We are honoured to share this article, created with the insight and expertise of Renee Meisel – Chief Executive Officer, UnitedLex and her coauthors— Adam Rouse, Tamra Moore, Kassi Burns, and Olga Mack—and published by Stanford Law (law.stanford.edu).
Litigation is not disappearing, but the people who lead, draft, and direct it are changing quickly. Empirical studies show that corporate legal departments have steadily grown their litigation management responsibilities over the past decade (Annual Litigation Trends Survey, Norton Rose Fulbright (2025)).
For many years, litigation sat firmly within the domain of law firms. (Wald, Eli, Getting in and Out of the House: Career Trajectories of In-House Lawyers, Fordham Law Review, Vol. 88, No. 1765, 2020 (June 22, 2020)). Corporate legal departments traditionally played a reactive role—approving strategies, reviewing documents, and paying hourly invoices. However, based on numerous recent conversations with in-house legal leaders, legal operations professionals, and litigation experts, a different reality is taking shape. In this new environment, in-house counsel is increasingly producing the first draft, standardizing its litigation processes, and redefining how outside counsel fits into the workflow.
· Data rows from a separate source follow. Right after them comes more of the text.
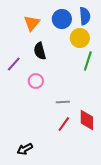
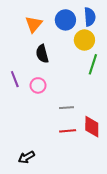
purple line: (14, 64) -> (15, 79), moved, turned -63
red line: (64, 124) -> (68, 131), turned 49

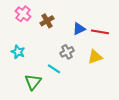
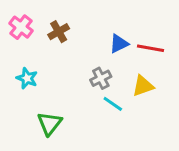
pink cross: (23, 14) -> (21, 27), moved
brown cross: (47, 21) -> (59, 32), moved
cyan line: (54, 69) -> (113, 104), moved

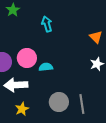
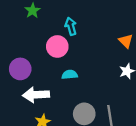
pink circle: (27, 58) -> (57, 46), moved

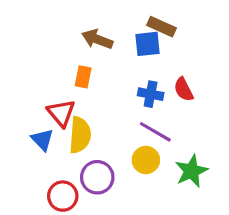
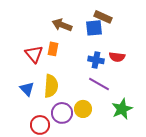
red semicircle: (184, 89) -> (117, 57), turned -56
red triangle: (61, 113) -> (34, 54), moved
yellow circle: (146, 160) -> (83, 109), moved

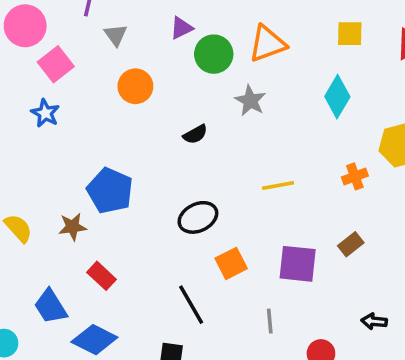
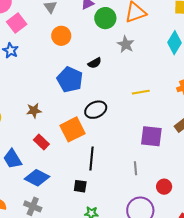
blue pentagon: (110, 191) -> (70, 80), moved
brown star: (72, 227) -> (34, 111), moved
orange square: (231, 263) -> (73, 129), moved, size x1.4
black line: (191, 305) -> (91, 159), turned 35

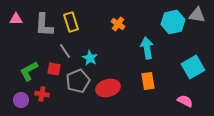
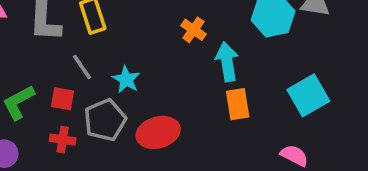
orange cross: (118, 24) -> (193, 30), moved
orange rectangle: (148, 81) -> (238, 104), moved
red cross: (42, 94) -> (63, 140), moved

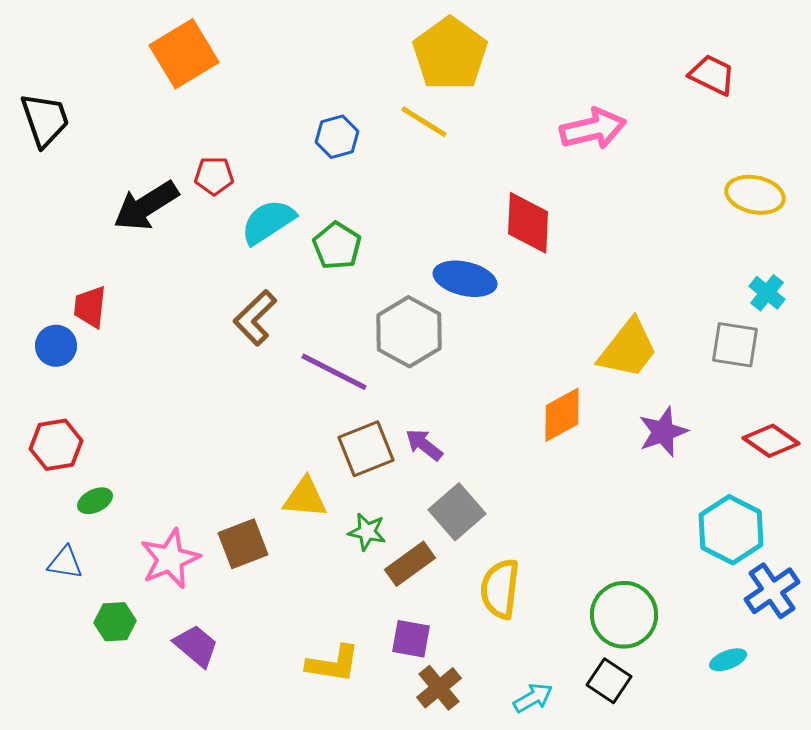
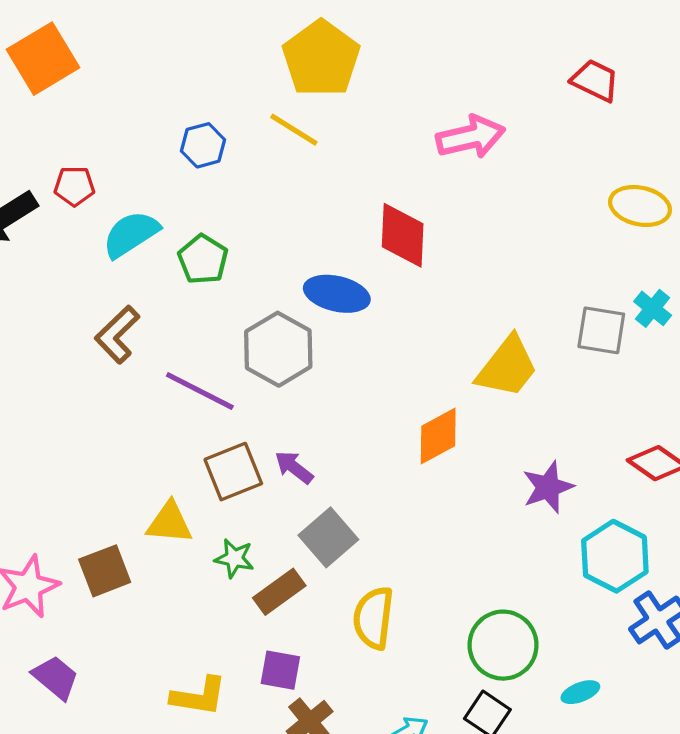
gray square: (735, 345) -> (601, 330), moved
purple star: (663, 432) -> (548, 487), moved
cyan ellipse: (728, 660) -> (580, 692), moved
AI, analytics, exemplar libraries, playbooks, and modular document builders are more than just tools. They are driving a structural transformation. Litigation is becoming modular, data-driven, and coordinated by in-house teams who seek more than cost savings. They want uniformity, transparency, and strategic leverage. This piece highlights five major trends identified in our qualitative research, offers predictions on how they’ll influence legal practice, and identifies research questions that deserve further exploration. It then presents a model for understanding how litigation workflows and relationships with outside counsel are likely to evolve in the coming years.